Dans une reponse a Michel Bertrand (TAXACOM, 30 janvier 1996, "Re: e.g.,
i.e., etc.") j'avais deja qualifie de "linguistic harassment" l'emploi de
"she/he", "her/him", etc. Il me semble bien a propos d'expliquer maintenant
ce que j'entends par la.

Il s'agit en fait d'un probleme tout simple que l'on a complique a plaisir.
Il suffit de remarquer, une fois pour toutes, que dans les langues
indo-europeennes, donc en anglais en particulier, le genre des noms est
purement grammatical, non sexuel. Meme chose pour les pronoms ("he", "she",
"it" et les formes flechies "him", "her", etc.) en raison de la coherence
grammaticale.
La situation rappelle la nomenclature: il ne faut pas confondre le mot et
la chose pas plus qu'il ne faut confondre le taxon et le nom du taxon!
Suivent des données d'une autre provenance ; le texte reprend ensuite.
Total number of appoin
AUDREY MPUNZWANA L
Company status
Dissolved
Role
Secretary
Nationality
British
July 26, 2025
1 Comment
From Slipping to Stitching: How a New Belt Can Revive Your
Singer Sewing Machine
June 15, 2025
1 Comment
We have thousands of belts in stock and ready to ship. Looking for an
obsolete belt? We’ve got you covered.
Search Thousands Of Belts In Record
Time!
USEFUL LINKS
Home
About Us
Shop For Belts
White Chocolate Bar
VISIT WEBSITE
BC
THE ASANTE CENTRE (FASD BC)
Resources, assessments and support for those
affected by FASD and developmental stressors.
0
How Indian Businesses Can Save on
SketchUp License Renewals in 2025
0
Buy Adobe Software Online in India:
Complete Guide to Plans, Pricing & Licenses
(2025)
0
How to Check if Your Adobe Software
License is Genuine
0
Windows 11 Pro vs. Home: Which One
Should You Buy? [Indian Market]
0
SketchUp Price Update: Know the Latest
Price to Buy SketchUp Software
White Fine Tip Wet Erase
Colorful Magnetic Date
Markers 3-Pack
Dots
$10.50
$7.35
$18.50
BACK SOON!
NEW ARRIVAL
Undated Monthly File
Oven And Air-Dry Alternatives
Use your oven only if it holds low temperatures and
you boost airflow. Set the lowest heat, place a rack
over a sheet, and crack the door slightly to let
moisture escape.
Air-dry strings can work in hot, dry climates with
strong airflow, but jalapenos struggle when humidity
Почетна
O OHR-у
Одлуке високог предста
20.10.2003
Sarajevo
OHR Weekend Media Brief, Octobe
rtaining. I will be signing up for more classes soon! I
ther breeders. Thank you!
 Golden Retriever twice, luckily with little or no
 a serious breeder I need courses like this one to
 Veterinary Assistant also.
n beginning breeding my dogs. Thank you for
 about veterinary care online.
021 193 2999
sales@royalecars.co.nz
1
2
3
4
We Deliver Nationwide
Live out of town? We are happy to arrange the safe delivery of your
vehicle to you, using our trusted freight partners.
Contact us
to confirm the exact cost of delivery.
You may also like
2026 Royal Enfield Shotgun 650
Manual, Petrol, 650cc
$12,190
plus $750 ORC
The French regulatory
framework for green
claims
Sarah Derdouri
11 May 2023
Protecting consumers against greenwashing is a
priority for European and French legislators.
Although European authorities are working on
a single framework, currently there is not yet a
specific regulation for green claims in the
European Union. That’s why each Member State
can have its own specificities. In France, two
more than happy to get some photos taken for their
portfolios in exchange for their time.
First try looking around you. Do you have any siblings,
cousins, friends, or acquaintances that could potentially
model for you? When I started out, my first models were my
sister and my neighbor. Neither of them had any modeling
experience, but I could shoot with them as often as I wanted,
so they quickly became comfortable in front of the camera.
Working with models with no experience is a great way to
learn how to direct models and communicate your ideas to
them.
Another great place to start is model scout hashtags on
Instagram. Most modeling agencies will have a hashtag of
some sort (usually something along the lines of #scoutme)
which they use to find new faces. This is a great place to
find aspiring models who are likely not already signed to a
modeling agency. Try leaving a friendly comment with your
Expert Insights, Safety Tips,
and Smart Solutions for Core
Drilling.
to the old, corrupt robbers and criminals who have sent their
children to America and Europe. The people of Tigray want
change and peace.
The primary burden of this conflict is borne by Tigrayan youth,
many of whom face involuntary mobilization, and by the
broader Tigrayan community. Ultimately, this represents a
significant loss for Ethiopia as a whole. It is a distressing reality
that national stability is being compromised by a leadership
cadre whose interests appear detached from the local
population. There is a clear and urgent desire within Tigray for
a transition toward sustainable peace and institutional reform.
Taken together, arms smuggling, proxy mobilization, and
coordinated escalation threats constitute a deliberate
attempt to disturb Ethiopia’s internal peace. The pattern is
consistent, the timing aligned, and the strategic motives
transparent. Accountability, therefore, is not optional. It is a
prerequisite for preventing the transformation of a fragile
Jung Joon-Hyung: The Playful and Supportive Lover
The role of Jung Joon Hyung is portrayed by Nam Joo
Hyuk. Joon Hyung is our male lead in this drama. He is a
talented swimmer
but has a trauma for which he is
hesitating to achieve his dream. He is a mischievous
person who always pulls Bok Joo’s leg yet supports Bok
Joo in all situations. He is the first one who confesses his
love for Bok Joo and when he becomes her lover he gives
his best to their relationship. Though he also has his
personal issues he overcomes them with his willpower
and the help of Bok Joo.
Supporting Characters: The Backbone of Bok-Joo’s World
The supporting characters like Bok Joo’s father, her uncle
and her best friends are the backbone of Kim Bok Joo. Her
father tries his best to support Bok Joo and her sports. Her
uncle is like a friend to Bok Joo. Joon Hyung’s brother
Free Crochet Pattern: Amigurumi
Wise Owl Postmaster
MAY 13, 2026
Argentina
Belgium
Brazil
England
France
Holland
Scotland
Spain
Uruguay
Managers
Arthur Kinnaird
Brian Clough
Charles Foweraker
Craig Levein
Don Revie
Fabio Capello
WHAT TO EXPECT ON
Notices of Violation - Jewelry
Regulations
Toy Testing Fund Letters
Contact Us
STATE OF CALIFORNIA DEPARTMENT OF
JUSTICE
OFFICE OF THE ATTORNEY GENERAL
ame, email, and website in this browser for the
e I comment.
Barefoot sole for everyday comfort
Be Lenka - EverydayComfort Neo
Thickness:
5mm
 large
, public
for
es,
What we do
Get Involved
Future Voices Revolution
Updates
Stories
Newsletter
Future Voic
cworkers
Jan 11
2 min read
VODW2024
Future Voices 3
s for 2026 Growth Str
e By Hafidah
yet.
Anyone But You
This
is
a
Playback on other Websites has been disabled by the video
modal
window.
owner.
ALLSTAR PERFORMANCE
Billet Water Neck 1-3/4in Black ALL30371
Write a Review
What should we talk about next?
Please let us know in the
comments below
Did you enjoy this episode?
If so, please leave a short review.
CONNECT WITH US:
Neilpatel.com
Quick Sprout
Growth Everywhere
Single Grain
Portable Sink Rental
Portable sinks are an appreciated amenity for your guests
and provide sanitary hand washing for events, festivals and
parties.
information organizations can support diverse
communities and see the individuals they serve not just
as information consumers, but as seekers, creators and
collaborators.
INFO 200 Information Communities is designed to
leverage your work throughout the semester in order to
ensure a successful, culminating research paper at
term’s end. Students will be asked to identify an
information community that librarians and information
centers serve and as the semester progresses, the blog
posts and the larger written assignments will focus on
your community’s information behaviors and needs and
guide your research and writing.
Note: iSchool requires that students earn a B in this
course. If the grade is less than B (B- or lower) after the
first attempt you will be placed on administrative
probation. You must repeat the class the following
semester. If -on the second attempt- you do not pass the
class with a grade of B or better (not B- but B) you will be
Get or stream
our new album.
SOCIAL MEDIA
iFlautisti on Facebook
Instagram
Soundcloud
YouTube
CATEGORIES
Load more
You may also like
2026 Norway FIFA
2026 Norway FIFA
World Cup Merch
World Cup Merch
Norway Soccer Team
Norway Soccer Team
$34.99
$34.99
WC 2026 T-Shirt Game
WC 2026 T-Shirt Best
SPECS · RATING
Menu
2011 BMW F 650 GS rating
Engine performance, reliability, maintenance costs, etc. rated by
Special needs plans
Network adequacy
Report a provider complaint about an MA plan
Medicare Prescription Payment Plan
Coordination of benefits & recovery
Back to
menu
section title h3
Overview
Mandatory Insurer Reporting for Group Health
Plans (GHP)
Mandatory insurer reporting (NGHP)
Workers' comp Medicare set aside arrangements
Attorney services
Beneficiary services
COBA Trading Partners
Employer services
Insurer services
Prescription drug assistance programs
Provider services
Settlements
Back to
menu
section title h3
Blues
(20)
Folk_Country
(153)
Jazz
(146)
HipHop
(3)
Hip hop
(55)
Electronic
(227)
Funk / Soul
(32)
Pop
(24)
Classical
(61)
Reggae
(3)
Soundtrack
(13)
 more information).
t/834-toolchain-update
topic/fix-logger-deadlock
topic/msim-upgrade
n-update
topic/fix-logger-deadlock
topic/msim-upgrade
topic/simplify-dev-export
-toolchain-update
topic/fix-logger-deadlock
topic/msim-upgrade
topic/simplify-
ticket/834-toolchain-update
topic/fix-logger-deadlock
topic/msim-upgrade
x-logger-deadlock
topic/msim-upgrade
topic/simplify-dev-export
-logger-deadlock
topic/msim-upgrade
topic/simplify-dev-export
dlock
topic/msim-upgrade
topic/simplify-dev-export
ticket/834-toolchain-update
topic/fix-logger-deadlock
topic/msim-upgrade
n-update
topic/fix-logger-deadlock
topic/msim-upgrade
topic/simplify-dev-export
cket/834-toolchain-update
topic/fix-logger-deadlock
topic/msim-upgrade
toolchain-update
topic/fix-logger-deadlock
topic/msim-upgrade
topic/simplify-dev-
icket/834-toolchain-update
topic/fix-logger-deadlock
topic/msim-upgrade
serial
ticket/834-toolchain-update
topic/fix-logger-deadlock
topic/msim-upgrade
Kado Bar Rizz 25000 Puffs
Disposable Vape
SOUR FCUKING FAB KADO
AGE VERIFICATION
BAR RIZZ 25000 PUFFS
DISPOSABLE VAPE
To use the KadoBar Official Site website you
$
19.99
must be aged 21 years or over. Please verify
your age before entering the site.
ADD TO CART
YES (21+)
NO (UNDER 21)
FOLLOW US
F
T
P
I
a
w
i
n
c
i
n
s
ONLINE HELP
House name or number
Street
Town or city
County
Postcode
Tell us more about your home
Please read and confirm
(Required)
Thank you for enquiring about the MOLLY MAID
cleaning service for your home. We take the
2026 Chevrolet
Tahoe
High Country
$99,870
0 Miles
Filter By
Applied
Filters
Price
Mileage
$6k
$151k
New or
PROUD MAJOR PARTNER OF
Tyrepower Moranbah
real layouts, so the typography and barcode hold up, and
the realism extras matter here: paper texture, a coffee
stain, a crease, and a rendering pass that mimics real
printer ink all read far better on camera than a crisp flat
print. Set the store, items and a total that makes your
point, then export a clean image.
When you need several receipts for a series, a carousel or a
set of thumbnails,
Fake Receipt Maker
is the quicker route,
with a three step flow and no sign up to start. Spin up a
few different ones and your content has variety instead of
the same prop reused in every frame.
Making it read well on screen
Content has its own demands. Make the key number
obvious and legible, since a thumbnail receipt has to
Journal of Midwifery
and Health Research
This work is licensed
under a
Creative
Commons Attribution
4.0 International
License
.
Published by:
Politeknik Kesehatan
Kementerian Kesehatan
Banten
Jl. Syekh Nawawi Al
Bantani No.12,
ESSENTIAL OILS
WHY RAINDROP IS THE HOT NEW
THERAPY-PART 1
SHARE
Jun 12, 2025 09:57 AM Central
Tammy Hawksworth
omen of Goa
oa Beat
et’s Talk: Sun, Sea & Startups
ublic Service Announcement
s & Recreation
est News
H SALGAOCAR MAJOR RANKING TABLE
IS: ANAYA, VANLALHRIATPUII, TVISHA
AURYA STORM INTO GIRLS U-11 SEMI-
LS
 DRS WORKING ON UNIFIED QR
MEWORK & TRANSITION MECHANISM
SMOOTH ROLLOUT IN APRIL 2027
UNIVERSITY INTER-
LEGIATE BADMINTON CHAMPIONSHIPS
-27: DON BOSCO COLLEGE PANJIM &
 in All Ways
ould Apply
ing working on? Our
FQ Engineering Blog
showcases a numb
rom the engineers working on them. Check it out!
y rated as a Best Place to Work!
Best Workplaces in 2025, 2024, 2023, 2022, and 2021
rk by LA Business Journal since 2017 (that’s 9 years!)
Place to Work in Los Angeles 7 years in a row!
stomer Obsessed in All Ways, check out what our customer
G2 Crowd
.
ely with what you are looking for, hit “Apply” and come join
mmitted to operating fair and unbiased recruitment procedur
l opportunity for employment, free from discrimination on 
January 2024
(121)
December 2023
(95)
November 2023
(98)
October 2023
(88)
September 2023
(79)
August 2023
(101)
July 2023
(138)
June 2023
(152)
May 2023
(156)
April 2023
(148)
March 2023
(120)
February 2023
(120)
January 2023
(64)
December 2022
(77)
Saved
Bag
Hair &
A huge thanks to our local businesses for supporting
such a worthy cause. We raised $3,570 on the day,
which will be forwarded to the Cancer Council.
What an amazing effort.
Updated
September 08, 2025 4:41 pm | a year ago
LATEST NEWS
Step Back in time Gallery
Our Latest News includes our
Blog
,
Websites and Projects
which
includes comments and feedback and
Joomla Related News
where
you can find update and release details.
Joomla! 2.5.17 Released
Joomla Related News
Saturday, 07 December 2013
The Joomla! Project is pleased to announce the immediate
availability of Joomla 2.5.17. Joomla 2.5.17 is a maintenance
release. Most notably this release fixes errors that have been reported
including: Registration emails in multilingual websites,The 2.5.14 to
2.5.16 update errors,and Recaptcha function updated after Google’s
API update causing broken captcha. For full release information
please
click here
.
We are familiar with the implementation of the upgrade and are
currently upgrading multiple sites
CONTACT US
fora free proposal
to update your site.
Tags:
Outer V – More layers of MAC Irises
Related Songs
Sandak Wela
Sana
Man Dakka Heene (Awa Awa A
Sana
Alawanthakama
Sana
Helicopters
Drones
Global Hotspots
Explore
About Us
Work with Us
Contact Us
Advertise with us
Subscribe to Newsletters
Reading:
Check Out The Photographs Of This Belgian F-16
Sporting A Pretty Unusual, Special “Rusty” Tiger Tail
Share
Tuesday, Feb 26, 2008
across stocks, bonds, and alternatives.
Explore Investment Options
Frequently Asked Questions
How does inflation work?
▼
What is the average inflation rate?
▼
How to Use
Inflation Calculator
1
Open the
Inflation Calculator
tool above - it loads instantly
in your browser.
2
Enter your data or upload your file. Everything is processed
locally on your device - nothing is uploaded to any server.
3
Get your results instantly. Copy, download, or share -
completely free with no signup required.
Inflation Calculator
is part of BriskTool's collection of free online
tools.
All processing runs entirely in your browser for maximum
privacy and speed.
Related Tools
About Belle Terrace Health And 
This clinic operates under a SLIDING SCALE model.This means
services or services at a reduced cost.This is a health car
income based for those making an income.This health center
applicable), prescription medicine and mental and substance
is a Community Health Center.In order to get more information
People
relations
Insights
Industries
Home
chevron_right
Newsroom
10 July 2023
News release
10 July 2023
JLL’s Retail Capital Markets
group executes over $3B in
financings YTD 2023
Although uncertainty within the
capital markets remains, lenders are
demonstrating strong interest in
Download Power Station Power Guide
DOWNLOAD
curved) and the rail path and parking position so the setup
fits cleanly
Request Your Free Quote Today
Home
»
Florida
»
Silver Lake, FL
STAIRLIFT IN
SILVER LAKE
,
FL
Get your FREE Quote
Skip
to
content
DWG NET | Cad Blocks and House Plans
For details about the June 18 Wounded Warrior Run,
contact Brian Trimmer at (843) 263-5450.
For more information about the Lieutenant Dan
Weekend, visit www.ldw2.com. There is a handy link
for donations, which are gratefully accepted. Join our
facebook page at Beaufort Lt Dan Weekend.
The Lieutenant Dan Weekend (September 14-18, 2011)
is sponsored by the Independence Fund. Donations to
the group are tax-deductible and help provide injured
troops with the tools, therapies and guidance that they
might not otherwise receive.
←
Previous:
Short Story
Voici quelques extraits concernant cette question, tires de divers "manuels
de style":
1. -- "Effective writing depends as much on clarity and readability as on
content. [...] He or she and her or him are cumbersome alternatives [...]"
(in J. Gibaldi, MLA Handbook for Writers of Research Papers, 4th ed., 1995,
p. 37).
2. -- "Combination forms such as he/she or (s)he are awkward and
distracting" (in Publication manual of the American Psychological
Association, 4th ed., 1994, p. 51).
3. -- "Inclusive language which draws attention to itself as such will
distract the reader; the aim should be unobtrusiveness" (in J. Butcher,
Copy-editing. The Cambridge Handbook for Editors, Authors and Publishers,
3d ed., 1975, p. 127).

En general, on associe la question de l'usage de "man" ("-man") a celle de
"he" et "she".
Si l'on doit changer "policeman" en "police officer", "mankind" en "the
human race", "man-made" en "artificial" (or "synthetic"), en quoi doit-on
changer "woman"???

La solution est simple. Le mot "man", a l'origine, ne s'applique pas a
l'humain male exclusivement, mais collectivement a l'humain male ET
femelle, sans distinction. Ce terme bref signifie donc simplement "human
being". (Cf., par exemple, Oxford English Dictionary: "Man [...] I. 1. A
human being (irrespective of sex or age); = L. homo.".). Ce n'est que plus
tard, que le mot "man" s'est applique a l'homme male par ellipse.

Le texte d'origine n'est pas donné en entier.